## Source
Today Korean Social News for Beginners | 2025.12.04

0️⃣ Delivery App Fee Reduction - Light and Shadow, How Much Do Small Business Owners Actually Feel?

📌 Win-Win Fee System Introduced, But... Small Business Owners Say "Delivery Business Is Over"

💬 The "Win-Win Fee System" introduced by delivery app platforms to reduce the burden on small business owners has been in effect since February 26, 2025, but questions about its effectiveness are being raised in the field. One small business owner complained that although they sold 1,900 million won worth of products, the actual deposit was only 1,164 million won, and after deducting commission fees, delivery fees, advertising costs, etc., there was almost no money left. The Win-Win Fee System applies different commission rates (2.0%~7.8%) based on sales volume, and while it appears to reduce fees on the surface, critics point out that the improvement effect felt by small business owners is minimal due to many additional costs such as delivery fees, card payment fees, advertising costs, and review expenses. In particular, criticism has emerged that small stores with low sales have difficulty entering preferential commission tiers, making it hard to benefit from the system.

Saved entries

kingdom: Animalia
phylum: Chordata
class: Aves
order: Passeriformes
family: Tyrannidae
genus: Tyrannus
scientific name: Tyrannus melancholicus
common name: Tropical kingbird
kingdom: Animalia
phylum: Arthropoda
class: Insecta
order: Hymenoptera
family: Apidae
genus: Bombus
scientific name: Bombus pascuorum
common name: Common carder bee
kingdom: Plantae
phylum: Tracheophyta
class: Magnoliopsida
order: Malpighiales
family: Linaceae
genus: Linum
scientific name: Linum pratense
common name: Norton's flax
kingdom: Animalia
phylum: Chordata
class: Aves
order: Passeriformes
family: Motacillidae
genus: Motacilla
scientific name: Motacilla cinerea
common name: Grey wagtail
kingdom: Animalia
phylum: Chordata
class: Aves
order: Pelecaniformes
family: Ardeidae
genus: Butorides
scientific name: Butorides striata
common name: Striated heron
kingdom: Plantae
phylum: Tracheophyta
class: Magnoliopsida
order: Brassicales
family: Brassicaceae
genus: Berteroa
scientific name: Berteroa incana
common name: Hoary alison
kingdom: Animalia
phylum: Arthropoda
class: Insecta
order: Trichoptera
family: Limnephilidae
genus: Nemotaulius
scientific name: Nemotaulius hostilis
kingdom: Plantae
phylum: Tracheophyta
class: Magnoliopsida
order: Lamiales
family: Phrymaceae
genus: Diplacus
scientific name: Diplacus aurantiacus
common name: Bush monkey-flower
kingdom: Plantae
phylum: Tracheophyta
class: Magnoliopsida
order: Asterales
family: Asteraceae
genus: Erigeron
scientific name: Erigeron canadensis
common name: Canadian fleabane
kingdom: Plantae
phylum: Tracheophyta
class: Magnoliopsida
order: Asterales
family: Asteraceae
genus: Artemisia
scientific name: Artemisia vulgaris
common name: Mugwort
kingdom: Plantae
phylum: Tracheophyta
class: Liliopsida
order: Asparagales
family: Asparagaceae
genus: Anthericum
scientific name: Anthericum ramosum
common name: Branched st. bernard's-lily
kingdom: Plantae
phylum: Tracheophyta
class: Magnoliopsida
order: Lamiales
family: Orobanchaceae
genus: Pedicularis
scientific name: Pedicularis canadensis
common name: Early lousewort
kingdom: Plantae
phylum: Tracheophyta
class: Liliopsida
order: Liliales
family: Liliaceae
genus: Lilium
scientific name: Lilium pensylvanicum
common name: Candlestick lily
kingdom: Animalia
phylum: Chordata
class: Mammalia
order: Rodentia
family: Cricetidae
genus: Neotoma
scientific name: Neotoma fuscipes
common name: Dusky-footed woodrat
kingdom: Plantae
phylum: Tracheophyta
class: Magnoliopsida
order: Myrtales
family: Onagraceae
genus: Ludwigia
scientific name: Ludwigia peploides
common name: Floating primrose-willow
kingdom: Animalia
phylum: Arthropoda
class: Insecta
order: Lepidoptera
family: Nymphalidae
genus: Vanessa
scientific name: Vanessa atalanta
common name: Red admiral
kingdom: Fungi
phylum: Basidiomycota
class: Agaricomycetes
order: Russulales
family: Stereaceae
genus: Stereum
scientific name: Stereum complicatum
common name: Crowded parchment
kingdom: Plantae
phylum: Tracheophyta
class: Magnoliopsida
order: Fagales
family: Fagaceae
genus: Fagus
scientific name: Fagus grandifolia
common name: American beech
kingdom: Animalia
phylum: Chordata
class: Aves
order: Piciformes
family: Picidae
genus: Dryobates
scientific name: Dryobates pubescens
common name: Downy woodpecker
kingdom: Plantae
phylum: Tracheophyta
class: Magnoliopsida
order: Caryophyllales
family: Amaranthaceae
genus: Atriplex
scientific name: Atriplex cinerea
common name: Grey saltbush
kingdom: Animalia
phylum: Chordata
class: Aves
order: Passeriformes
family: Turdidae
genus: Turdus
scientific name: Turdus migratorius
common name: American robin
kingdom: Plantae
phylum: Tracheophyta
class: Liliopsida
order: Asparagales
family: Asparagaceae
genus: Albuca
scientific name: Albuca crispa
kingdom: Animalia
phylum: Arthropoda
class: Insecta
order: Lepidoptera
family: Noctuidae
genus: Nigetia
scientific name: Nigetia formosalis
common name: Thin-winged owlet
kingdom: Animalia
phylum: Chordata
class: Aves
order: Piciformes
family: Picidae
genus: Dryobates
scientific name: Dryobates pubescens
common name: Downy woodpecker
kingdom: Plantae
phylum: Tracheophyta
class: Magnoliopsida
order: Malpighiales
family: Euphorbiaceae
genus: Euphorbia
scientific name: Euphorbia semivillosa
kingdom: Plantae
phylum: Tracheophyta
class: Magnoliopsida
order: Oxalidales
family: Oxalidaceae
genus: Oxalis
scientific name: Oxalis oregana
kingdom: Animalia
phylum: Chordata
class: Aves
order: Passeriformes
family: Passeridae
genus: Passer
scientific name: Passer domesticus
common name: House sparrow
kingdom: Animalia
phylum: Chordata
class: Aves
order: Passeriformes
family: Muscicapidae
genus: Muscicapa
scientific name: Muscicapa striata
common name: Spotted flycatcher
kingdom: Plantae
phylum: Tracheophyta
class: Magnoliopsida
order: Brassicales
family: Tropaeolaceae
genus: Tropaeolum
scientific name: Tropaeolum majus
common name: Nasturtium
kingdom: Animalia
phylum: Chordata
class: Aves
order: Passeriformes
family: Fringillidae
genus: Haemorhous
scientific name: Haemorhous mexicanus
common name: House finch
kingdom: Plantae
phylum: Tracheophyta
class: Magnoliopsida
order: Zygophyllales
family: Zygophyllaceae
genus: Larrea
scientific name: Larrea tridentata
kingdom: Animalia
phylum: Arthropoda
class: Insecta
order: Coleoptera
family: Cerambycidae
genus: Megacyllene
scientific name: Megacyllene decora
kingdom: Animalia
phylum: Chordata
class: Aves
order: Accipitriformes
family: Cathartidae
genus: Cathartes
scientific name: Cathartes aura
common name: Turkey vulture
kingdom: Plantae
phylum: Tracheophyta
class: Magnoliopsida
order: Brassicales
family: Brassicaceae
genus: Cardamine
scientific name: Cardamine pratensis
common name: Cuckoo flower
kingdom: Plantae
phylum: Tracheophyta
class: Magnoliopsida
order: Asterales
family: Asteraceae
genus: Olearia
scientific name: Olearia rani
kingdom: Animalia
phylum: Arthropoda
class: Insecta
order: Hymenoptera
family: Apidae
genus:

## What to do
According to the news item above on delivery app fees, what range of commission rates does the Win-Win Fee System apply?

## Full response
It applies rates from 2.0% to 7.8%, depending on sales volume.